The Lead
Few men try for best ever, and Colin Wilson is one of those.
He is one game, and perhaps one award, from carving his name alongside those of Chris Drury, Mike Eruzione and Jay Pandolfo in the pantheon of Terrier ice hockey’s all-time greats, a heady and lofty class of player indeed. His two goals and an assist tonight in BU’s sure-thing, had-it-all-the-way 5-4 win over Hockey East rival Vermont in the NCAA semifinals will, should the Terriers prevail over Miami on Saturday, become the stuff of legend.
So dominant was his performance, and that of the mighty BU backline, that it rescued the Terriers from the woeful goaltending of Kieran Millan.
The Nashville Predators draft pick, who tomorrow could be given the Hobey Baker award as the nation’s most outstanding college hockey player, and his linemates, Jason Lawrence and Chris Higgins, keyed BU to a sublime first period in which their Terriers outshot Vermont 14-7 despite affording their opponents three power plays, and outscored them 2-0 on goals from Wilson and Lawrence. Coach Jack Parker could not have asked for a better period from his troops.

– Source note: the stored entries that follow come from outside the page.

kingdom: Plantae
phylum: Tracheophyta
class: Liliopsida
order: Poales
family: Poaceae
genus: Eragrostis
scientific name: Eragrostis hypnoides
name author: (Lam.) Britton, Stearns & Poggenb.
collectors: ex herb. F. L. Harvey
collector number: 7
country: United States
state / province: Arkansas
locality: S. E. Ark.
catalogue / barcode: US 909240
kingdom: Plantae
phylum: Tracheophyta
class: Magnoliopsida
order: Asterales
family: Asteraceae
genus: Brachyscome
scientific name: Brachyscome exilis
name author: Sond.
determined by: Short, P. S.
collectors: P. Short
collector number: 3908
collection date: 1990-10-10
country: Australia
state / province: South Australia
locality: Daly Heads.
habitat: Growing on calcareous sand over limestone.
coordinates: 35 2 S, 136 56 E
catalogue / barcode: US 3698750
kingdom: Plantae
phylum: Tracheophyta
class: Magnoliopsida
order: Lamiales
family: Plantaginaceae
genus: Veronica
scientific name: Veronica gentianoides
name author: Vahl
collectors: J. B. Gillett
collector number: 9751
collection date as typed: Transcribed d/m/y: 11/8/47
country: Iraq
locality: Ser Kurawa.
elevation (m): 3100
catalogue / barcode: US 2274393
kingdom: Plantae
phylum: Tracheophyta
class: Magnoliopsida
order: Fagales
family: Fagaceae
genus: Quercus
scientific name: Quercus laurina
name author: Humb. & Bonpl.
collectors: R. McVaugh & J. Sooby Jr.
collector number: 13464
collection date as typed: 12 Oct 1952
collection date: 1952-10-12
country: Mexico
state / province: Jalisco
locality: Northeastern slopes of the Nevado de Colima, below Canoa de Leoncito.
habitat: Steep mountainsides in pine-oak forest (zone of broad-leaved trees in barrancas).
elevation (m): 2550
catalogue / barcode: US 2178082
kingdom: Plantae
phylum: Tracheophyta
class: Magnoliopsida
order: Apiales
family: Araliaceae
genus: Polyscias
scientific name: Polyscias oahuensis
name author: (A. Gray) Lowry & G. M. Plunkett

In the second, though, things began to swing in Vermont’s direction thanks to a pair of ugly goals surrendered by Millan, a freshman whose stats are so good as to nudge a toe to the line of absurdity. He was simply dreadful, allowing soft goal after soft goal as Vermont mounted its sturdy, persistent comeback. He allowed a goal to Wahs Stacey less than four minutes in, then two more in 40 seconds before the 10-minute mark. To be fair, though, the team in front of him did a fairly convincing impression of a Robert Louis Stevenson novella in the middle frame to let Vermont back into the game and, indeed, take the lead.
But the game was dead and buried at 17:06 of the period when Patrick Cullity took an interference penalty to give BU a power play. Something to know about these teams’ respective special teams units: BU’s power play was second in the country coming into this game, running at 22.1 percent, and Vermont’s penalty kill was 42nd in the country, running at 81.1 percent. So when I tell you that the power play goal from Vinny Saponari on a feed from Nick Bonino so picturesque as to make Monet weep was a fait accompli, you will agree.
But Vermont, ever persistent, edged ahead again on another emollient power play goal (the Catamounts were 2 for 7 on the night and neither should have gotten past Millan) before being violently thrust aside by an ardent Terrier onslaught like a butterfly in the blitz. In the critical third period, Vermont may have gotten the first goal, but so overwhelmed were its defensemen that the end result could never have been anything but a crushing defeat.
First came a goal from Chris Higgins, who ended the night with four points, at 13:06. Then just 70 seconds later, BU won a draw to the right of UVM netminder Rob Madore, and Wilson, a huge and impressive physical specimen at 6-foot-2 and 215, leaned in against Dean Strong, who is generously listed at 5-foot-9, 173.
Cometh the moment, cometh the man.
Wilson won the draw back to Higgins, who fired from the top of the circle, and rotated down toward Madore. Higgins’ shot hit the post, and bounced fortuitously to Wilson’s stick. But players like him, the special ones, make their own luck, and, somehow unmarked despite being the most lethal player in college hockey, found himself looking at 24 square feet of wide open net. That was all that stood between Wilson and a chance at immortality.
He didn’t miss. The great ones never do.